Surrey considers creating its own security force to augment the RCMP
27410surreyCSO
Surrey will be losing its Community Safety Officer program next year.

A four-year-old policing program – a key part of Surrey's Crime Reduction Strategy – is coming to an end next year, leaving the city looking for cost-effective ways to get more law enforcement boots on the ground.

In July 2007, Surrey council endorsed a budget that included 10 Community Safety Officers (CSO). They do not carry sidearms, but are equipped with pepper spray and batons, and are under the command of the RCMP.

They also cost just over half of what it costs for a full RCMP constable.

They were part of a trial program borrowed from the United Kingdom, and became a central feature in the much touted Crime Reduction Strategy launched in 2007.

The Leader learned this week that the federal government is dismantling the program in 2015.

Surrey RCMP Officer in Charge Bill Fordy confirmed on Wednesday that the CSO program is being shelved.

Fordy said there's a possibility the existing CSOs could be grandfathered.

Through a new federal program, Surrey would be able to opt for what Fordy called a "community constable" (a CSO which is armed, and presumably, better trained), a "community prevention officer," or a regular constable.

All of these positions would receive more training than CSOs, so they would likely be more expensive.

Each CSO costs the city $75,000 annually, while a Surrey Mountie out of Regina's training depot costs $140,000 (including salary and capital needs, such as cars).

Mayor Dianne Watts said the CSOs will be replaced by a separate city-run security force that will work closely with the Surrey RCMP.

The City of Surrey is also hiring 12 police officers this year and the same number next year, as was planned in last year's 2014-2018 five-year budget. That hiring comes at a cost of $1.68 million annually – the equivalent of the annual taxes of 16 square blocks of homes.

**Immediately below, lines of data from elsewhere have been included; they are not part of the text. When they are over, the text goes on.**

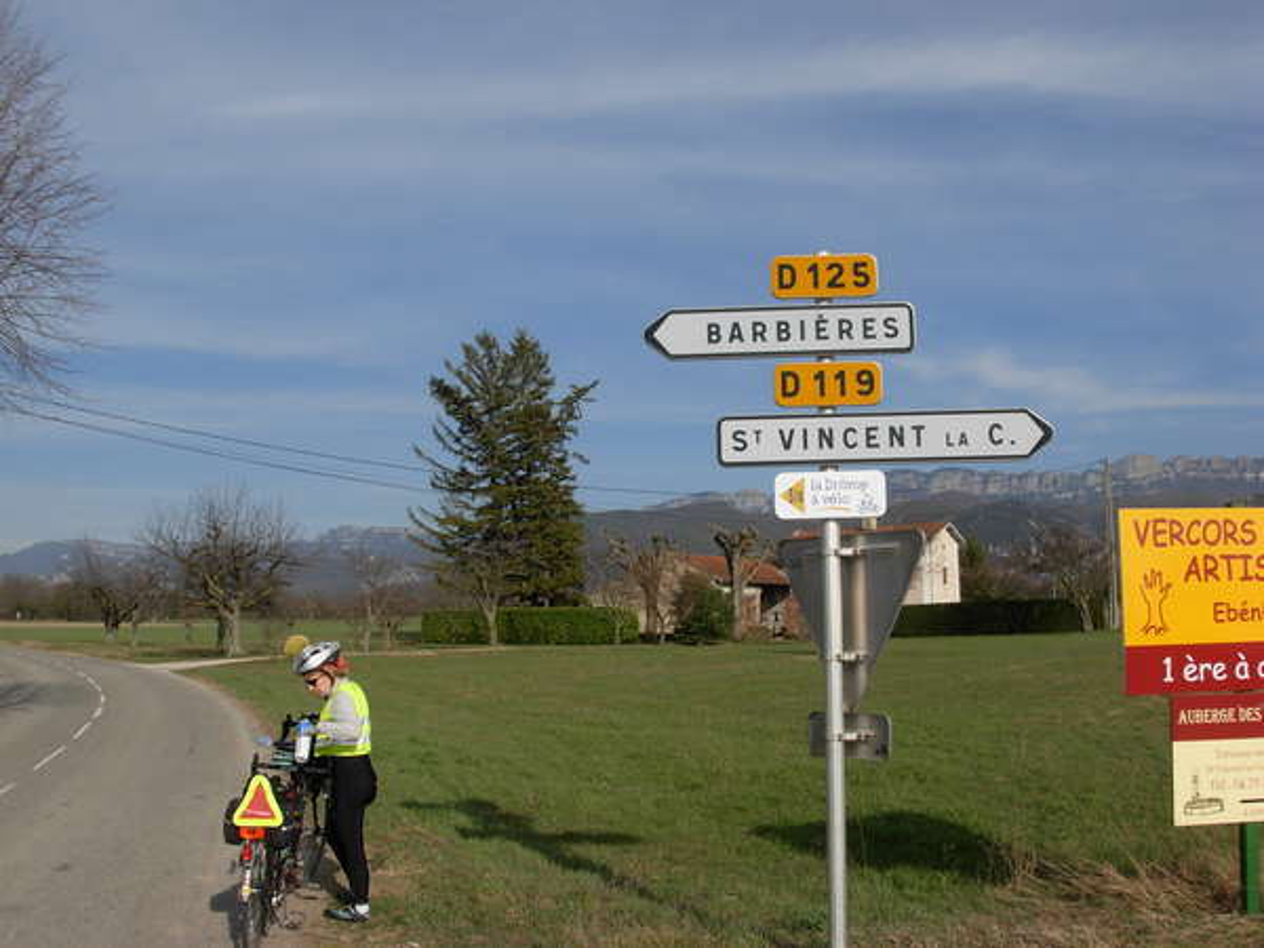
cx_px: 632
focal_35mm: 38
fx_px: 1388
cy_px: 474
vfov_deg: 37.7
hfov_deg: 49.0
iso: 79
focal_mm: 6.3
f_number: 4.9
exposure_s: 1/861
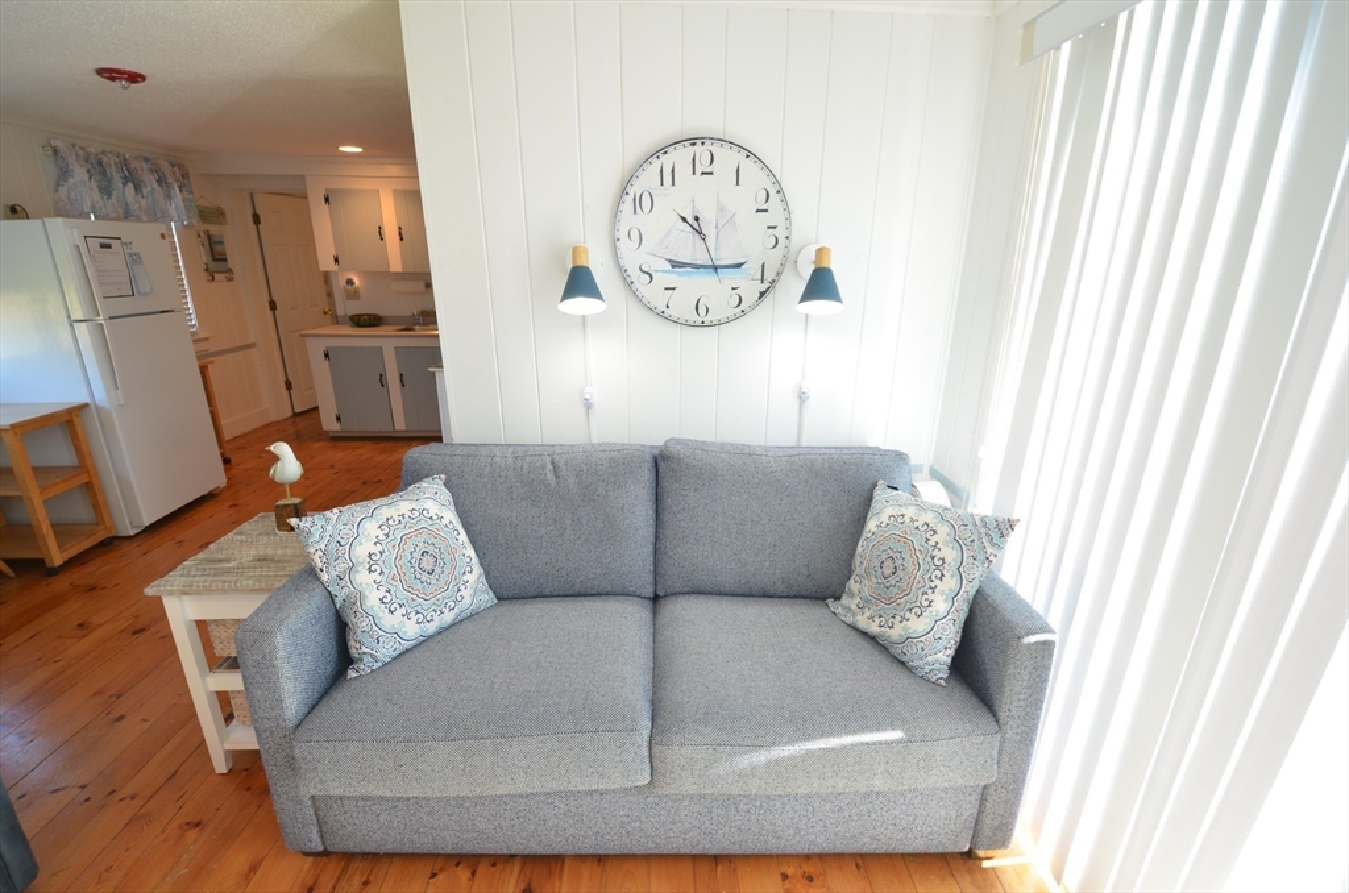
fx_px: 561
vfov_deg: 77.1
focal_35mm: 15
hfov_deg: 100.5
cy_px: 446
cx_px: 674
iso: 100
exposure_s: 1/13
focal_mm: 10
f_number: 4.5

On Feb. 14 Watts announced the city would be hiring 20 more community safety personnel over the next two years. She said they would be a police presence walking a beat, but would not be carrying guns.

She said at the time the funds for those personnel would be found within the existing city departmental budget, adding the total would be about $300,000 for the first six months of the program.

The new force will hit the ground mid-year, so the cost of each officer will be about $60,000 each (less the cost of uniforms and weapons).

The outgoing CSOs have been a central plank in the mayor's Crime Reduction Strategy, which states as its first item under policing to "use Community Safety Officers."

Watts said it's unfortunate the CSOs will be lost, but assures the city is working on a model that will make Surrey streets safer.